▶ EXERCISE OBJECTIVE:
Line by line, the data below should be set down unchanged, with images excluded.

DATASET START

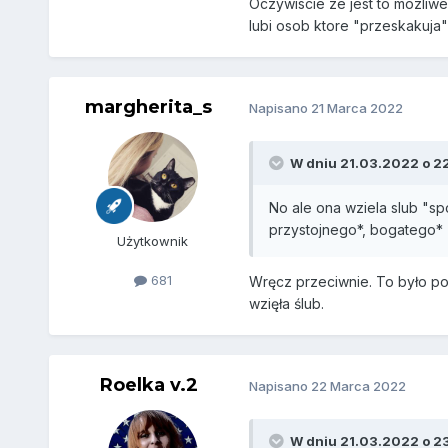
Oczywiscie ze jest to mozliwe
lubi osob ktore "przeskakuja"
margherita_s
Napisano
21 Marca 2022
W dniu 21.03.2022 o 22
No ale ona wziela slub "sp
przystojnego*, bogatego* (
Użytkownik
681
Wręcz przeciwnie. To było pod
wzięła ślub.
Roelka v.2
Napisano
22 Marca 2022
W dniu 21.03.2022 o 2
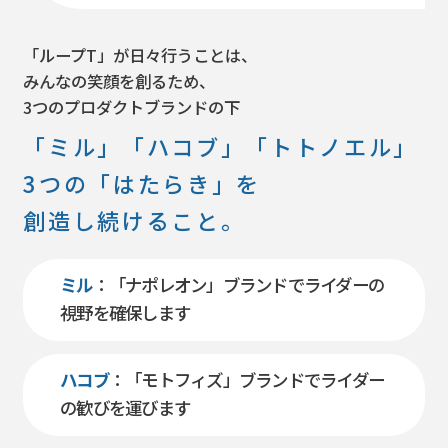
「ループT」が日々行うことは、
みんなの笑顔を創るため、
3つのプロダクトブランドの下
「ミル」「ハコブ」「トトノエル」
3つの「はたらき」を
創造し続けること。
ミル
：「ナポレオン」ブランドでライダーの
視野を確保します
ハコブ
：「モトフィズ」ブランドでライダー
の歓びを運びます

DATASET END

▶ ANSWER:
Oczywiscie ze jest to mozliwe
lubi osob ktore "przeskakuja"
margherita_s
Napisano
21 Marca 2022
W dniu 21.03.2022 o 22
No ale ona wziela slub "sp
przystojnego*, bogatego* (
Użytkownik
681
Wręcz przeciwnie. To było pod
wzięła ślub.
Roelka v.2
Napisano
22 Marca 2022
W dniu 21.03.2022 o 2
「ループT」が日々行うことは、
みんなの笑顔を創るため、
3つのプロダクトブランドの下
「ミル」「ハコブ」「トトノエル」
3つの「はたらき」を
創造し続けること。
ミル
：「ナポレオン」ブランドでライダーの
視野を確保します
ハコブ
：「モトフィズ」ブランドでライダー
の歓びを運びます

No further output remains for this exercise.